Jovem bonito, gentil e tinha um sorriso tão branco, tão largo e espontâneo que eu me surpreendi ao perceber que ele era praticamente cego:
- Enxergo dez por cento, mais ou menos – ele justificou ao sentir o meu espanto, mas manteve o sorriso e me olhava fixamente.
Aqueles olhos brilhavam; eram os olhos mais vivos que eu talvez já tenha visto. Fiquei pensando como tantas pessoas que enxergam na sua totalidade não conseguiam manter aquele brilho, aquela vida dentro dos olhos; era uma chama.
Falamos sobre música e mulheres e nossos problemas no olho e demos boas risadas; Ele com seus dez por cento e eu me sentindo até arrogante por ter sessenta por cento e reclamar tanto. Senti vergonha.
A enfermeira chegou para levá-lo à cirurgia e então ele se despediu, brincando jocoso:
-A gente se vê!
Eu sorri e concordei. Sabia que aquilo era verdade; Nós veríamos sempre, mesmo com os olhos tão remendados e talvez até fechados.
Nesse dia eu percebi que a cegueira é algo que vai muito além dos olhos... e a visão também.

18/01/2011

Milk-Shakes e Caras Sentimentais


(à Charles Bukowski)

Aqui na esquina eles vendem milk-shakes
com vodka

deve ser uma boa para caras assim,
meio sentimentais

Tomar um porre de Milk-shake
com a sua garota
deve ser algo muito digno, pois as velhinhas
do ponto de ônibus e da fila do banco
nunca iriam se importar
com um casal dançando na rua
na chuva
segurando Milk-shakes

e elas até
ficariam felizes.

Até o Bukowski
ficaria
feliz.

17/01/2011

Texto Popular


Água mole em pedra dura tanto bate até que a pedra bate de volta! Pois, não que o mundo seja cruel; não! O mundo é cru, apesar de as coisas estarem esquentando ultimamente.

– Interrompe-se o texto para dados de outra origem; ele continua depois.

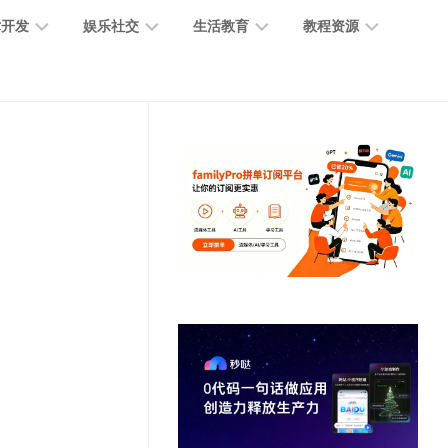
术开发
娱乐社交
生活教育
教程资源
大
媒
医
GPT
语
模
体
疗
教
言
型
创
医
程
模
作
学
型
开
MJ
放
媒
时
教
视
平
体
尚
程
觉
台
社
前
模
交
沿
型
SD
代
教
码
游
生
程
语
开
戏
活
音
发
辅
日
模
助
常
其
型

Deus tem dó de quem cedo madruga, pois este não vê o sol nascer e nem ouve um Blues debaixo do céu pelado e frio, sem lua. Quem cedo madruga não sabe que os dias passam rápido demais.

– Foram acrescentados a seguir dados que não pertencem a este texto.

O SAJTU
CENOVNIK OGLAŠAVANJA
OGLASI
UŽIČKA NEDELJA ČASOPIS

Mais vale nenhum passarinho na mão e todos no ar; Mais vale ficar com as mãos livres para segurar as mãos do teu velho, passá-las no rosto da sua garota e segurar o amigo que bambeia.

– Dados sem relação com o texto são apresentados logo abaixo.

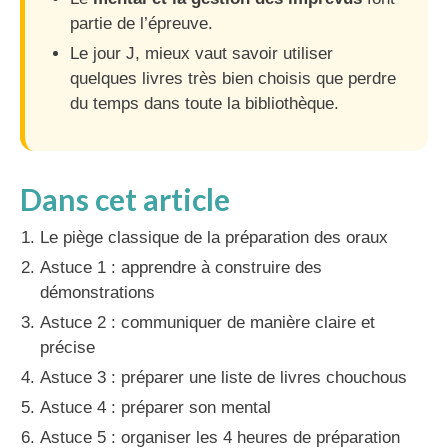
partie de l’épreuve.
Le jour J, mieux vaut savoir utiliser
quelques livres très bien choisis que perdre
du temps dans toute la bibliothèque.
Dans cet article
Le piège classique de la préparation des oraux
Astuce 1 : apprendre à construire des
démonstrations
Astuce 2 : communiquer de manière claire et
précise
Astuce 3 : préparer une liste de livres chouchous
Astuce 4 : préparer son mental
Astuce 5 : organiser les 4 heures de préparation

Em terra de cego quem tem olho é estranho. Aliás, todos são muito estranhos e, conheço muitos casos em que, mesmo munidos de olhos e uma visão de águia, andam muito, muito cegos.

16/01/2011

A Fuga

Na fuga em um gole de café eu vejo na xícara

dois olhos sem açúcar e,

como num susto,

acabo
me encontrando.

04/01/2011

Trinta e Sete

-Até logo.
E deu dez passos a moça de vestido colorido.

Em dez passos arranjou dez motivos e meio para nunca mais voltar.
Mais dois passos e assim, nesta dúzia distante, sentiu-se observada e virou para trás.
Avistou uma boca e na boca um sorriso. Trinta e dois dentes, duas mãos firmes e quentes enfiadas nos bolsos e um brilho nos olhos.

Trinta e sete bons motivos para voltar.

Não que fosse volúvel, mas sabia contar:
Saudades misturada com boca, sorriso, mãos firmes e brilho no olhar, ah! Isso tudo era sempre uma ótima desculpa para relevar outros tantos motivos que pareciam – e só pareciam – tão errados.